# What you need to do
Every line in the data below has to be repeated exactly; no picture belongs in the result.

[Bounding box coordinate data]
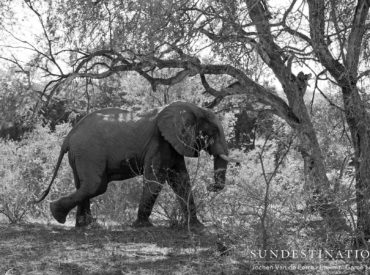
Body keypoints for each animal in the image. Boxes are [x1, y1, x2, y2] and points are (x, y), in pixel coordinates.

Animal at [36, 101, 238, 229]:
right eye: (213, 132)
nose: (211, 187)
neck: (192, 108)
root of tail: (69, 135)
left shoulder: (172, 143)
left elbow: (181, 180)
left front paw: (196, 226)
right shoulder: (160, 141)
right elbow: (156, 180)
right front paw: (143, 226)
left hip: (80, 155)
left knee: (84, 185)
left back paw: (85, 225)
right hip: (89, 152)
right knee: (96, 185)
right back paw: (58, 215)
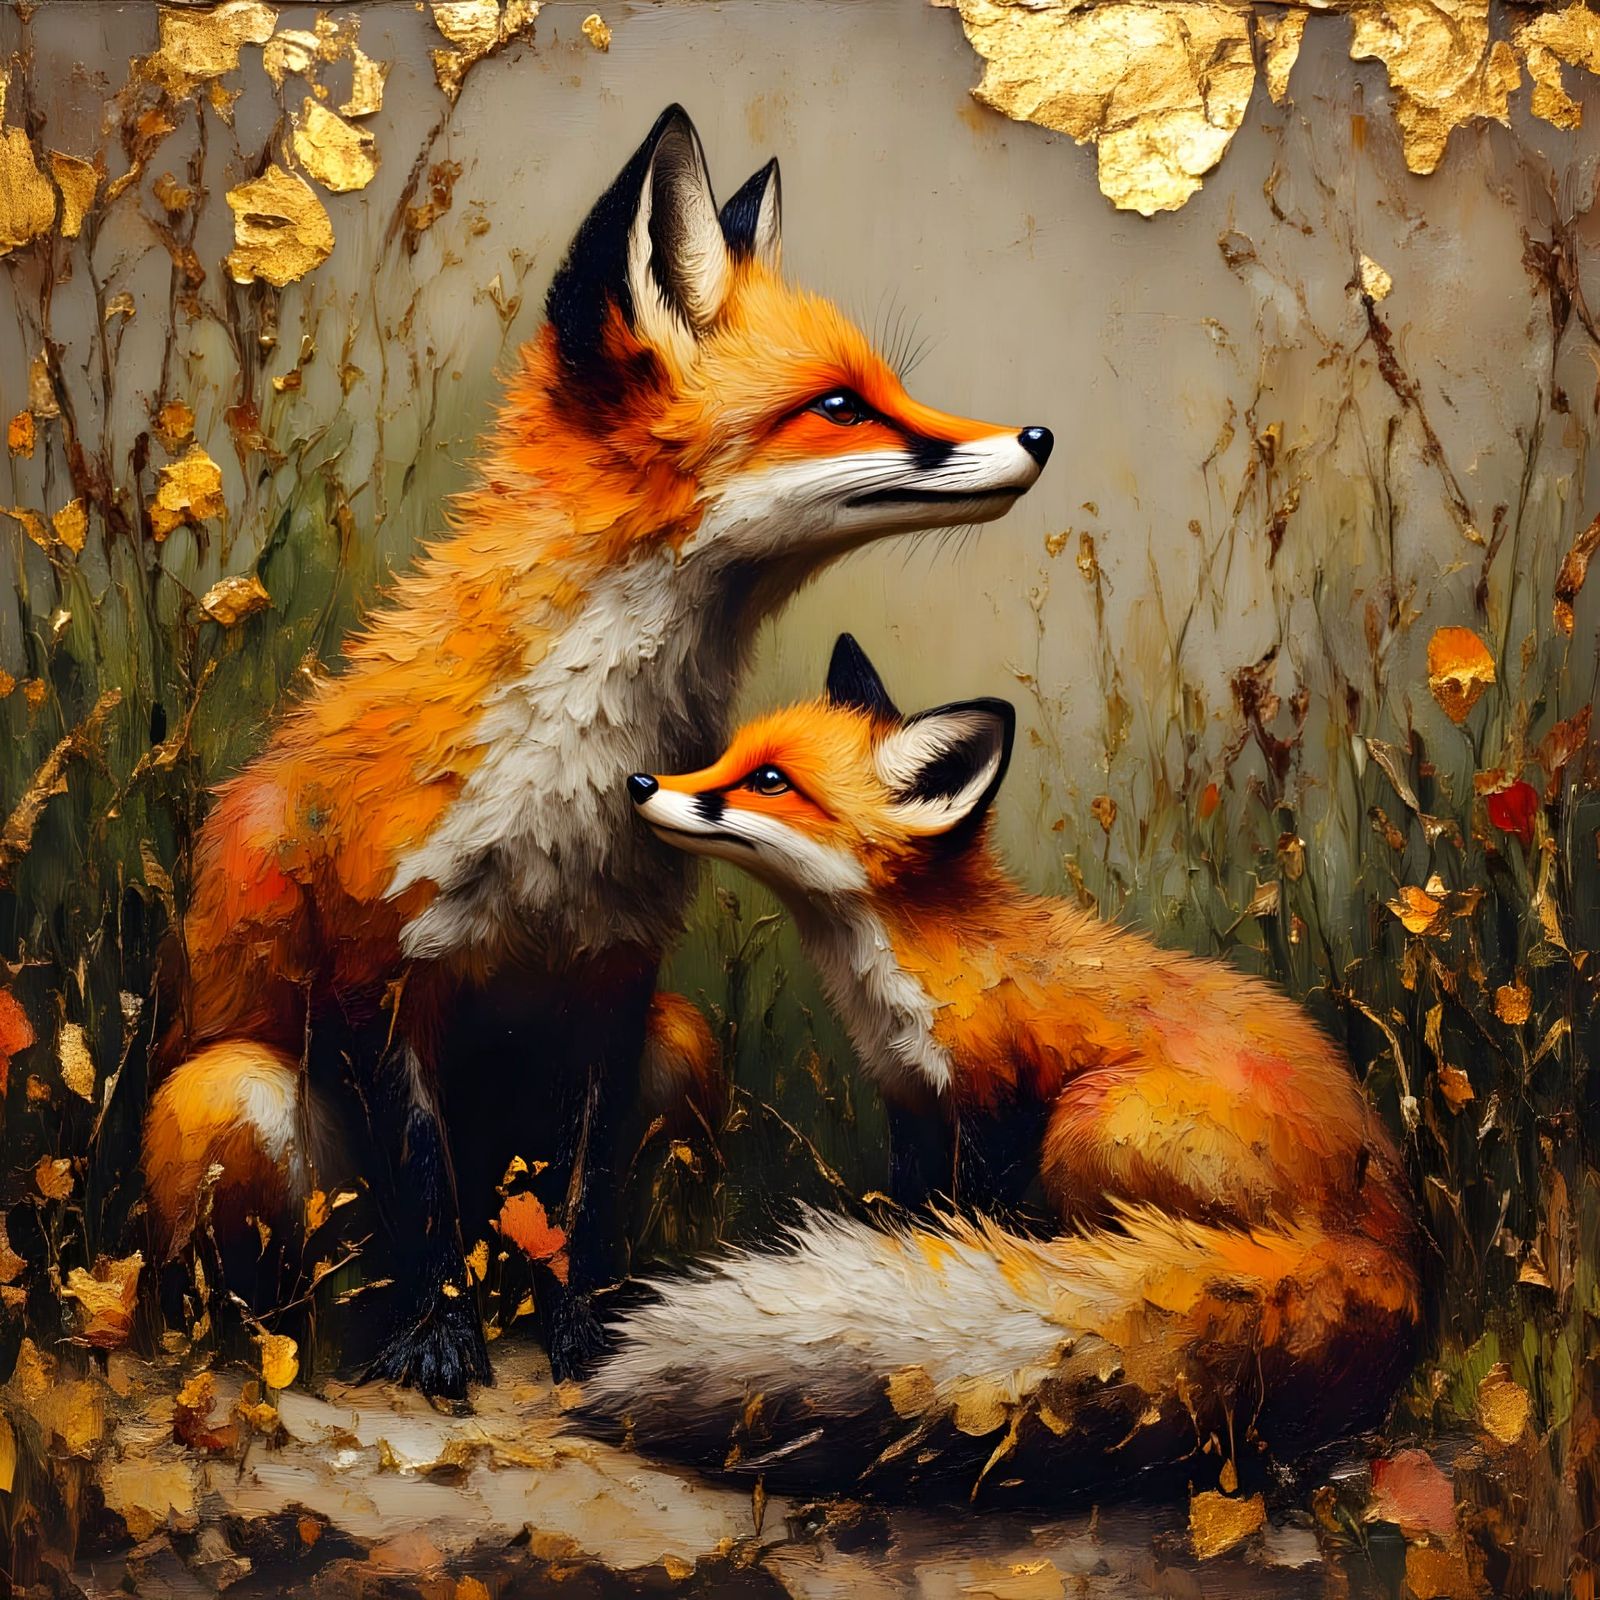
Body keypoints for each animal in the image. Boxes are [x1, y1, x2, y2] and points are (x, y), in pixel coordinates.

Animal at [139, 108, 1053, 1399]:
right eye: (838, 406)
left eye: (887, 387)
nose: (1039, 434)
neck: (564, 779)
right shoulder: (380, 966)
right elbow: (422, 1193)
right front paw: (437, 1337)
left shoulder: (622, 973)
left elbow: (590, 1190)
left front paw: (586, 1327)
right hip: (228, 1096)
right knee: (286, 1294)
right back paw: (320, 1347)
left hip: (686, 1042)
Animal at [582, 635, 1421, 1500]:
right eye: (727, 758)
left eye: (771, 781)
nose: (639, 782)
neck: (910, 967)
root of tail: (1388, 1236)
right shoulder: (913, 1103)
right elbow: (919, 1212)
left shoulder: (1001, 1106)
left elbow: (969, 1208)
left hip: (1087, 1121)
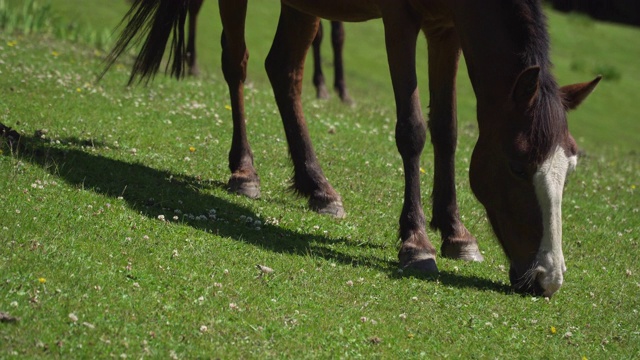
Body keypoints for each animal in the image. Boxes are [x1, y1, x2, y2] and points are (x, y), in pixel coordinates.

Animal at [180, 0, 350, 102]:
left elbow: (338, 36)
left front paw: (343, 91)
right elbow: (318, 36)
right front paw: (321, 87)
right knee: (194, 8)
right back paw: (192, 64)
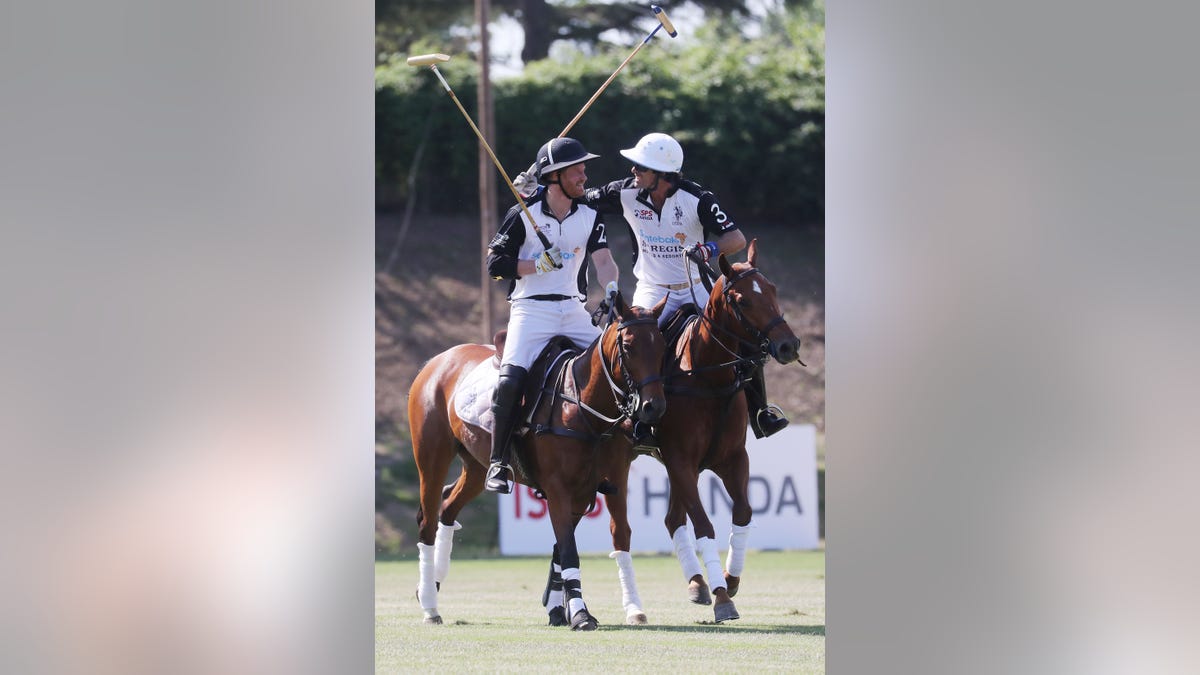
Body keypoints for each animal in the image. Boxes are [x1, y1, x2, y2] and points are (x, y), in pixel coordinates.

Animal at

# Result for this task
Body keypoints for each animal in the image. Boxes are [x1, y1, x2, y2] and points are (x, y), in pixel coordinates.

Animal at [36, 101, 238, 229]:
right eye: (213, 132)
nose: (211, 187)
neck: (192, 108)
root of tail: (69, 135)
left shoulder: (172, 143)
left elbow: (181, 180)
left front paw: (196, 226)
right shoulder: (160, 141)
right elbow: (156, 180)
right front paw: (143, 226)
left hip: (80, 155)
left knee: (84, 185)
left back paw: (85, 225)
right hip: (89, 152)
right knee: (96, 185)
right back paw: (58, 215)
Body keypoints for each animal in the image. Boxes are [x1, y1, x2, y2] and points are (x, y), in pixel coordinates.

Animal at [139, 108, 1053, 1399]:
right eye: (838, 406)
left eye: (887, 387)
nose: (1039, 434)
neck: (564, 779)
right shoulder: (380, 966)
right elbow: (422, 1193)
right front paw: (437, 1337)
left shoulder: (622, 973)
left elbow: (590, 1190)
left front paw: (586, 1327)
right hip: (228, 1096)
right knee: (286, 1294)
right back paw: (320, 1347)
left hip: (686, 1042)
Animal at [582, 635, 1421, 1500]:
right eye: (727, 758)
left eye: (771, 781)
nose: (639, 782)
neck: (910, 967)
root of tail: (1388, 1236)
right shoulder: (913, 1103)
right elbow: (919, 1212)
left shoulder: (1001, 1106)
left elbow: (969, 1208)
left hip: (1087, 1121)
Body keypoints for each animal in the image. Boxes are [x1, y1, x2, y2] and points are (x, y), in pixel coordinates.

Animal at [180, 0, 350, 102]:
left elbow: (338, 36)
left front paw: (343, 91)
right elbow: (318, 36)
right front paw: (321, 87)
right knee: (194, 8)
right back paw: (192, 64)
Body keypoints for each animal in the image. Boxes are [x1, y1, x2, y2] and points are (x, y), in pixel coordinates.

Animal at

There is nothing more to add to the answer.